If you need to persist or periodically update the analytics results, you can materialize the result datasets. Materialized data can facilitate data analytics operations such as data visualization. All data engines support materialization. During the materialization process, DMS automatically processes data, transmits data, and performs scheduling operations. You need to only write SQL statements or perform a few clicks on the GUI in the whole process. This is easy and efficient.
For more information about the SQL syntax for views, see SQL syntax for logical data warehouses.
Terms
Views constitute the core of a logical data warehouse. Views include logical views and materialized views.
Term | Description |
---|---|
Logical data warehouse | A logical data warehouse is a virtual data warehouse that is built on your data sources.
A logical data warehouse consists of logical views and materialized views, and provides
GUIs for you to manage and query views.
You can perform virtualization operations on data in a logical data warehouse to define logical views. You can also materialize virtualization operations to define materialized views. |
Logical view | Similar to a regular view of a database, a logical view defines the data processing
and calculation processes. A logical view does not store data but stores only definitions.
When you query a logical view, the logical view extracts data from the data source, processes the data in the DMS compute engine based on operations such as data joining, aggregation, filtering, and calculation, and then displays the data. This way, cross-database queries and development, such as wide table development, are implemented. |
Materialized view | A materialized view is to store a query result to another table. Logical views can be materialized to generate materialized views. A materialized view can create an entity, such as a table or a file, for the corresponding logical view in a database, automatically generate a synchronization task, and then use the serverless compute and transmission engines of DMS to process and transmit data in a stream-batch unification manner. |
OLAP | OLAP supports complex analytics operations and can present query results in a clear way. |
OLTP | OLTP is mainly used for data operations and supports frequent DML operations. |
Scenarios
This section describes the scenarios of logical data warehouses for different user roles.
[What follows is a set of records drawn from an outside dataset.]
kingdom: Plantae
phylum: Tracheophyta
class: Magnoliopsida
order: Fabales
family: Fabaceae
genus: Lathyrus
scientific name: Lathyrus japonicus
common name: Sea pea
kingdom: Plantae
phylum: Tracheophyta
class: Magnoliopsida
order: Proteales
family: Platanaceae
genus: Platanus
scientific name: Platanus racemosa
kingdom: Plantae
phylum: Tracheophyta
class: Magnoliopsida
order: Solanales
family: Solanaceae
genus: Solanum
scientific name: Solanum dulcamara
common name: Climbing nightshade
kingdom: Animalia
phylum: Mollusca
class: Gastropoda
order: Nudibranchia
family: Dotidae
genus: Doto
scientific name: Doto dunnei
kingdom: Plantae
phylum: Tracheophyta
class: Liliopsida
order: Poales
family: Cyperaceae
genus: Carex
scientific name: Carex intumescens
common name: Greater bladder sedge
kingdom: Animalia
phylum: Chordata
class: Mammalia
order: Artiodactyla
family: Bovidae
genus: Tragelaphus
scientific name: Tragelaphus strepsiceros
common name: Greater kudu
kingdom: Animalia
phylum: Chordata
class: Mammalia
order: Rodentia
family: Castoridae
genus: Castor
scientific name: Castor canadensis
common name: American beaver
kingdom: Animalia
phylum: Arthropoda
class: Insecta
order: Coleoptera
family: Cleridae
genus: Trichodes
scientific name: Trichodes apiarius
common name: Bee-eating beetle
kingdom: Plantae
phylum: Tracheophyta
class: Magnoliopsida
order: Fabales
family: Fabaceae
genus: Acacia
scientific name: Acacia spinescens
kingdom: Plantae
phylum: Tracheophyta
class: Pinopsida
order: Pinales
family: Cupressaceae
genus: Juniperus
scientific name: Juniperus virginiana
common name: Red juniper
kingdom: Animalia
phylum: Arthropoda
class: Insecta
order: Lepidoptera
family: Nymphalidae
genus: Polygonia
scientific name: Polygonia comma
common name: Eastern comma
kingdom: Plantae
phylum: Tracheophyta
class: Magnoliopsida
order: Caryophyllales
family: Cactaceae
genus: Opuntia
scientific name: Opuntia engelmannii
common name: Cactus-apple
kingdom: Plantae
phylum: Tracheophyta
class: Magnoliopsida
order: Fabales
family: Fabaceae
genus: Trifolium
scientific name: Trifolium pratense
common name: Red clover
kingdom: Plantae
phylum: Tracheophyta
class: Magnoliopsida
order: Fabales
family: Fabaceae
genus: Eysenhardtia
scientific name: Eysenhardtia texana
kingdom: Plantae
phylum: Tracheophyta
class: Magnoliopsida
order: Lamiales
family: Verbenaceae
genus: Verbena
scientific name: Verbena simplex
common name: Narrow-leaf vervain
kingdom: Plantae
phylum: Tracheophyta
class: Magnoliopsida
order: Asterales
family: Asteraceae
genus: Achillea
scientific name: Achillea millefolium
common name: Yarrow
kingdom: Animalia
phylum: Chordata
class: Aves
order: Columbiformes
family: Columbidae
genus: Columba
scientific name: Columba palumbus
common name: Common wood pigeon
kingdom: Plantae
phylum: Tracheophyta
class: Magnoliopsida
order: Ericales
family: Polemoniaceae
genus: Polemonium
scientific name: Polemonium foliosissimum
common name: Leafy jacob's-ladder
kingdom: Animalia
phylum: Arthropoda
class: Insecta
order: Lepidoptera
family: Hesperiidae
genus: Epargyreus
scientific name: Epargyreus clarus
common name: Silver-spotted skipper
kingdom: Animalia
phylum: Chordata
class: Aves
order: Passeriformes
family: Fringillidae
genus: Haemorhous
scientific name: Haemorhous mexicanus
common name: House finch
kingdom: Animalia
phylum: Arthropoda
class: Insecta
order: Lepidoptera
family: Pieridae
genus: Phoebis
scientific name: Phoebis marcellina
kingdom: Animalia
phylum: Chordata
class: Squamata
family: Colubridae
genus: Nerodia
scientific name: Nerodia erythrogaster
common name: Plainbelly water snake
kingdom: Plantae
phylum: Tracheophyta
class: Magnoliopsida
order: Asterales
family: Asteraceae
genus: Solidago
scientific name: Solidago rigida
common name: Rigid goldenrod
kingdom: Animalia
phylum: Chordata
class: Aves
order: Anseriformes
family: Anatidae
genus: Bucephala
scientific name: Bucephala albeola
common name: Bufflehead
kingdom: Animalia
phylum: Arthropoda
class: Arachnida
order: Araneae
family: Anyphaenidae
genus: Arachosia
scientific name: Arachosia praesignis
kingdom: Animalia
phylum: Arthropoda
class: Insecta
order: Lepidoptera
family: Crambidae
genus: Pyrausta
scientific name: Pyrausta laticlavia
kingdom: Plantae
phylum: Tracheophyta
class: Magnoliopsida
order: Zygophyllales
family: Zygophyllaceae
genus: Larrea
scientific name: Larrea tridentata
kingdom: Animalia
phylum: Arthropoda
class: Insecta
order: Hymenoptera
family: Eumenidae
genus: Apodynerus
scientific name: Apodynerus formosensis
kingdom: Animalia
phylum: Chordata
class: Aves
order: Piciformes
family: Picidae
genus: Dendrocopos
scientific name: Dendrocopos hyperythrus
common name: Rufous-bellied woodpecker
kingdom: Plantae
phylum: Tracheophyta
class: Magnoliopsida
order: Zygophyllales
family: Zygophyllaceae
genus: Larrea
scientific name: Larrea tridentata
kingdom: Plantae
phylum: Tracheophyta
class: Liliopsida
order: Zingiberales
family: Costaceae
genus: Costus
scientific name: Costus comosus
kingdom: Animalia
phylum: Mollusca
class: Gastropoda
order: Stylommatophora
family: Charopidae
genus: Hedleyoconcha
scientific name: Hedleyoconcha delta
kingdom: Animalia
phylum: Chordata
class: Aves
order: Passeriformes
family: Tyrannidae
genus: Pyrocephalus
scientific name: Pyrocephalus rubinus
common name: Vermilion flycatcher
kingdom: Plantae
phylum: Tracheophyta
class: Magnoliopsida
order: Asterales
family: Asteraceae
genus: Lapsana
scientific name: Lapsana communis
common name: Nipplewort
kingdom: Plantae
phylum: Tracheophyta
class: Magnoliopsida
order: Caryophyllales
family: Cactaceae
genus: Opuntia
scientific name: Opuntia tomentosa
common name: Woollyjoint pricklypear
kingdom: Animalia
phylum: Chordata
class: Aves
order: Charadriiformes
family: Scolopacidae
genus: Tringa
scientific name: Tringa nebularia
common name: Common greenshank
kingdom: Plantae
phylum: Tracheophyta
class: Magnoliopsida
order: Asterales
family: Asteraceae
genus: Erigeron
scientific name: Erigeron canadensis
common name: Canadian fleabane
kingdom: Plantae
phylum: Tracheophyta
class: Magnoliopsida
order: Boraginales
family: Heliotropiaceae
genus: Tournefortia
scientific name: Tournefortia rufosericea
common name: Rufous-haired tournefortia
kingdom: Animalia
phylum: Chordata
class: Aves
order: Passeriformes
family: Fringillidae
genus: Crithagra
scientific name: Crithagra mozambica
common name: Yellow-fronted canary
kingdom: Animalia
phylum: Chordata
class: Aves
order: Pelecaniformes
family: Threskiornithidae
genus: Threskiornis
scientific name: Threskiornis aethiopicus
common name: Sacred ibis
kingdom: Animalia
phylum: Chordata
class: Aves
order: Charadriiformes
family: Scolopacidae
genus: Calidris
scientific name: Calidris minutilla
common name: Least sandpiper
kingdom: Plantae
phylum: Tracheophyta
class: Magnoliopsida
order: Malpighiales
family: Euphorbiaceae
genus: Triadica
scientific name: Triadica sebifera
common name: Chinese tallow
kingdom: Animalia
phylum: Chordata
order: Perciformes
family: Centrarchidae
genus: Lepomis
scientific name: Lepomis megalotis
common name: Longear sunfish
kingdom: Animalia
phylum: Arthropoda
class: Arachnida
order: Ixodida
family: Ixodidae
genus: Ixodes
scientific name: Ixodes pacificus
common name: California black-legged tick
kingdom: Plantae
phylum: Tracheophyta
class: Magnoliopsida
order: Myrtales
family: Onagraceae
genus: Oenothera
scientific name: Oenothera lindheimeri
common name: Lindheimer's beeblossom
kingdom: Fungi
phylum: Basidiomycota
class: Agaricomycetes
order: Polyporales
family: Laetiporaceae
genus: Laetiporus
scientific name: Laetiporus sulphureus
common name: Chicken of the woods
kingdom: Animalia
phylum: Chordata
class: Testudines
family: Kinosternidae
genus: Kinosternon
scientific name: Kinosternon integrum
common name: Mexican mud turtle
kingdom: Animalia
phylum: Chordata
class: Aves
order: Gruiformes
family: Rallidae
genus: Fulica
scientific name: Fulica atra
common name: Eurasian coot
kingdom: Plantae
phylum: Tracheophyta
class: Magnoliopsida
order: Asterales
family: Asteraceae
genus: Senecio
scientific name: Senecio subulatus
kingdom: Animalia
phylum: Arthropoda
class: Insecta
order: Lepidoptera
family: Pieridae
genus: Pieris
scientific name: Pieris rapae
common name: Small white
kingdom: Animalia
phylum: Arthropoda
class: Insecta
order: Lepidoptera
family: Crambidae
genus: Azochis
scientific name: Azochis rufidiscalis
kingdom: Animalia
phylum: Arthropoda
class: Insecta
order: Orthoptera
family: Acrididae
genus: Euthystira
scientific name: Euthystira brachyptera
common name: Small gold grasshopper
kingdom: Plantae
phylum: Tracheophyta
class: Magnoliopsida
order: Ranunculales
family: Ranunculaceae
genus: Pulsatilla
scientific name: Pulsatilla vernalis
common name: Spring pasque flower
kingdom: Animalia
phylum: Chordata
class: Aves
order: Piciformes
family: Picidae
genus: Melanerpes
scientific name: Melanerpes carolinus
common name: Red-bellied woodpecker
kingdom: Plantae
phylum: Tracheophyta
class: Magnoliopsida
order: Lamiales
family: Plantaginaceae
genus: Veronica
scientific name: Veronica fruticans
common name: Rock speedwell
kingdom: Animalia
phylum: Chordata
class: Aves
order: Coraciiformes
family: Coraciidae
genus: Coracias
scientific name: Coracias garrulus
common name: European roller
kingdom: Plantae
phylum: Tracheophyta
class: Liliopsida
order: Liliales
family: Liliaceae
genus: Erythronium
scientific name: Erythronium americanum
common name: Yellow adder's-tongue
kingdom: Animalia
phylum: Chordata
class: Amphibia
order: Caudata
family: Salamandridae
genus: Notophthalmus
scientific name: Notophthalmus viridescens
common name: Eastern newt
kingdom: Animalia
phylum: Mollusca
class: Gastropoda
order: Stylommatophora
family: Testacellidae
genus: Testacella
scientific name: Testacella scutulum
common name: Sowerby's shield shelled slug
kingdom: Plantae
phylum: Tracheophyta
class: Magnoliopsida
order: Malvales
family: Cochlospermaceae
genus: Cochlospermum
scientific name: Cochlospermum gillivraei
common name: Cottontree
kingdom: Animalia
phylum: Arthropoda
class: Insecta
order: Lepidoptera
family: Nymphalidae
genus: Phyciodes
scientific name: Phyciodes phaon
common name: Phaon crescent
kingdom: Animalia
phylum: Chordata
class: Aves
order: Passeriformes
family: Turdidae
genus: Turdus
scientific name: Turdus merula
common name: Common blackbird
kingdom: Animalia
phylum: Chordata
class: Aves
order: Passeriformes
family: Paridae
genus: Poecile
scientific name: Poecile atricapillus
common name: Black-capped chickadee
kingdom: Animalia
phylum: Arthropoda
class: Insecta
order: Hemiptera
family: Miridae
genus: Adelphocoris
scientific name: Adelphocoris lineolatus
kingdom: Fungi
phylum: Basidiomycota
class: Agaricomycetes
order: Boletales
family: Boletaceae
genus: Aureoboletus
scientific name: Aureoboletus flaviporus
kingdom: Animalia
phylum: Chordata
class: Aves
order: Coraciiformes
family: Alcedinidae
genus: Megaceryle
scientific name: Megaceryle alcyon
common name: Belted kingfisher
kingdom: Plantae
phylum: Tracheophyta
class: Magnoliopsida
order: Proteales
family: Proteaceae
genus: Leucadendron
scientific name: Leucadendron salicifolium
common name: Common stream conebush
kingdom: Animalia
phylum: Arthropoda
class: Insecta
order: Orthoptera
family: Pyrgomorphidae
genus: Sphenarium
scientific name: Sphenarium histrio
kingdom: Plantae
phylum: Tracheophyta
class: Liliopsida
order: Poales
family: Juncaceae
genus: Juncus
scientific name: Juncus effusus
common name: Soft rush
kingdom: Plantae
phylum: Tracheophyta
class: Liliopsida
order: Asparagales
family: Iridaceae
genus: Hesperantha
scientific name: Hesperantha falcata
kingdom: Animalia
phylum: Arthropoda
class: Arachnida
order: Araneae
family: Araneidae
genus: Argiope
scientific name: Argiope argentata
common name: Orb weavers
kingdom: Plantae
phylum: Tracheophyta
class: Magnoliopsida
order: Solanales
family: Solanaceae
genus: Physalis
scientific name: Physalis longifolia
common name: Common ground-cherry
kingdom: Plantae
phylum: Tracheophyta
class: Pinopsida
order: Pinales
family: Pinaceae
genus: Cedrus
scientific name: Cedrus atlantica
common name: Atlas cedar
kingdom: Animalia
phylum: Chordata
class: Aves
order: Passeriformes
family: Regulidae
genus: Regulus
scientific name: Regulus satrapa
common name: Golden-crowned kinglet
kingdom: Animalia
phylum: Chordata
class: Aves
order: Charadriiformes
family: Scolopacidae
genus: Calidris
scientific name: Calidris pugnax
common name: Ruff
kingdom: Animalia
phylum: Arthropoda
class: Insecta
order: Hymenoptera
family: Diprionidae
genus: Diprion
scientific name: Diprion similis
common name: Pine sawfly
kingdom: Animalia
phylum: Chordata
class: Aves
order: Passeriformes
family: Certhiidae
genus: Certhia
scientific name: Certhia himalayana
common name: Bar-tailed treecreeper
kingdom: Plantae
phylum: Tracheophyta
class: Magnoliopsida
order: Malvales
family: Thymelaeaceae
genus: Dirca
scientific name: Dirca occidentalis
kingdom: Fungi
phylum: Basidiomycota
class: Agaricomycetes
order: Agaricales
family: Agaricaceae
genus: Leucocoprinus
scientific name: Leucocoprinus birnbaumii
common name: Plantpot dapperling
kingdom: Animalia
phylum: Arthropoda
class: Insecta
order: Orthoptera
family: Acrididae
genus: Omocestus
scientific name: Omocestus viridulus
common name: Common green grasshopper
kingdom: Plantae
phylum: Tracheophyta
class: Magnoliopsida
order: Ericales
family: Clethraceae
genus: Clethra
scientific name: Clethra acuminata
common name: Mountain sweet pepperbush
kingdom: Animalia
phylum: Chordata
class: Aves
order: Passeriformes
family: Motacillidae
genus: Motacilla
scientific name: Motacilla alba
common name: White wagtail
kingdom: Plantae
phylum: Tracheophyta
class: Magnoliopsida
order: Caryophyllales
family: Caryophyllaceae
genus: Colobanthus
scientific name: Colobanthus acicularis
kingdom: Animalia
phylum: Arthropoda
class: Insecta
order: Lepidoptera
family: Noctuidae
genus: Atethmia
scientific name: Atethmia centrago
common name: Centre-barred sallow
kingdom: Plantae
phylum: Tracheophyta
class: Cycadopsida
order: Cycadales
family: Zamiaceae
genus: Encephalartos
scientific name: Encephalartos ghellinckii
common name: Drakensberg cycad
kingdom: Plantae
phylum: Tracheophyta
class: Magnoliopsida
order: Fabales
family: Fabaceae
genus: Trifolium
- Database and data warehouse developers:
Cross-database query and development, logical archiving of business data, data preparation and supply, lightweight data warehouses, data warehouse construction simulation, agile data warehouse construction, and agile data warehousing
- Operations analysis and BI personnel:
Data preparation and analytics, cross-database query, query and analytics acceleration, periodical reports, and intelligent wide tables
Workflow

Billing rules
When a materialized view is created, a Data Transmission Service (DTS) migration task is also created.- A DTS migration task that is created by default cannot be used to migrate incremental data and does not generate costs.
- If you create a DTS task that continuously runs to migrate incremental data, the task
generates costs. For more information about the pricing of DTS data migration instances,
see Pricing.
Note The created data migration instance is of the small type and uses the pay-as-you-go billing method.
Limits
- Logical views support CREATE and DROP statements, but not ALTER, UPDATE, and DELETE statements.
- Materialized views support only real-time integration.
- DMS supports only DTS-based materialized views. The materialized views support the FILTER statement and specific functions, but not the JOIN, UNION, and AGGREGATE statements.